R e n z e l

Das Dorfgemeinschaftshaus

Treffpunkt der Renzeler

Das Dorfgemeinschaftshaus

Zwar hatte der Dorfverein keinen Einfluss auf die Architektur des DGH, aber das Mobiliar wurde mit ausgesucht. Jörg Dreyer baute den Tresen. Nach der Einweihung legten Vereinsmitglieder gemeinsam den Rasen an und pflanzten zur Einzäunung die ortsübliche Buchenhecke. Mehrere Obstbäume wurden gespendet. Die von Bürgermeister Willner und Wilhelm Klepper zur Einweihung gestiftete Dorflinde ist bereits beachtlich hoch.
Ein eindrucksvoller Findling wurde herbeigeschafft; die Frauen kümmerten sich um Bepflanzung mit Blumen und Sträuchern. Das Tischgeschirr für 60 Personen, eine Spülmaschine und viele andere Dinge wurden gekauft.
Den rustikalen Scheunenfesten mit Stallduft, Stroh im Haar und knarrendem Tanzboden wurde zwar etwas nachgetrauert, doch saubere Toiletten und eine neue Küche waren die unübersehbaren Vorteile. Nach Maßgabe der Nutzungsordnung konnten jetzt auch Festlichkeiten wie Konfirmationen, Hochzeiten und "Runde Geburtstage " gefeiert werden.
Das Dofgemeinschaftshaus wird auch als Versammlungsort für andere Gelegenheiten, z.B. Sitzung der Jagdgemeinschaft, Sprechstunde des Bürgermeisters oder als Wahllokal genutzt. Das Treffen der ehemaligen Schüler der Dorfschule fand bereis mehrfach statt. Außerdem veranstaltete der Dorfverein Kabarettabende oder die Theatergruppe des Vereins führte plattdeutsche Stücke auf.

 

Achtung

Achtung : Termine für die Nutzung des DGH werden ausschließlich von der Stadtverwaltung in Quickborn vergeben.

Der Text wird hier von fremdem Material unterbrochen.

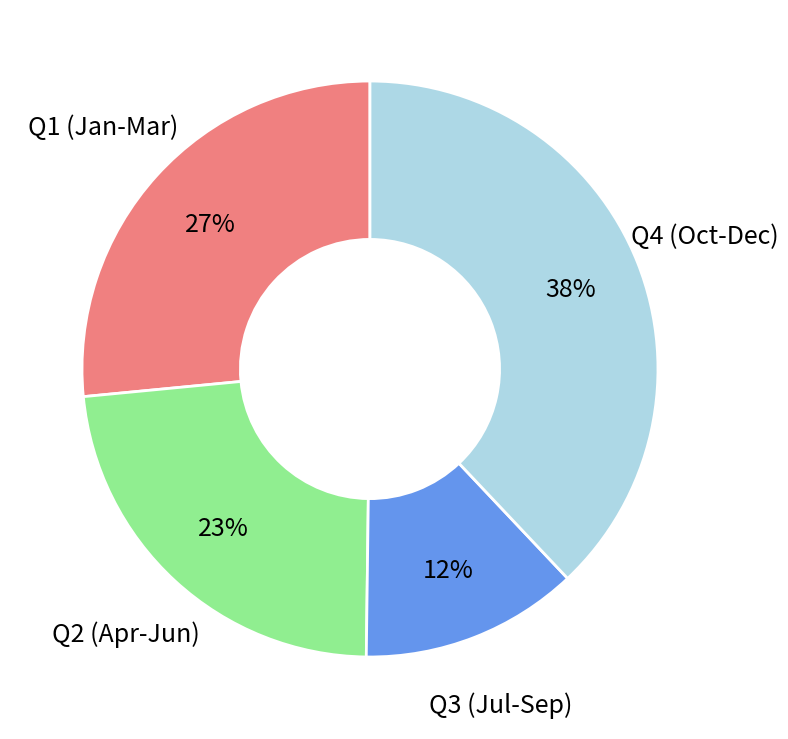

True or false: Q1 (Jan-Mar) accounts for 27% of the total.

True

Tel.: 04106 - 6110
Erfragen Sie dort bitte die Nutzungsbedingungen und die Höhe der Gebühren.

die "Tüddelbüddels" und Verschiedenes

1994 trat Hinrich Seimer vom Vorsitz des Vereins zurück und Ulf Wilke wurde sein Nachfolger, der wiederum 4 Jahre später von Andreas Broszeit abgelöst wurde. In dieser Zeit bildete sich die Theatergruppe "Tüddelbüddels", die mit großem Erfolg plattdeutsche Stücke im DGH und auch außerhalb Renzels aufführte. Sie wurden dabei von Gastspielern unterstützt. Dem großen handwerklichen Geschick von Achim Stipling und Kalli Asbahr ist es zu verdanken, dass in dem eigentlich zu kleinen Raum ein beachtliches Bühnenbild entstand.
Das Wandgemälde
1996 erstellte Margret Stipling im Auftrag der Stadtverwaltung ein Wandgemälde "Herbst im Himmelmoor", das 2005, wiederum auf Wunsch der Stadtverwaltung, im Zuge eines neuen Innenanstrichs übermalt werden sollte. Eine von Mario Schmidt durchgeführte Unterschriftenaktion und die Unterstützung durch den Bürgermeistervertreter, Herrn Hensel, verhinderten dieses.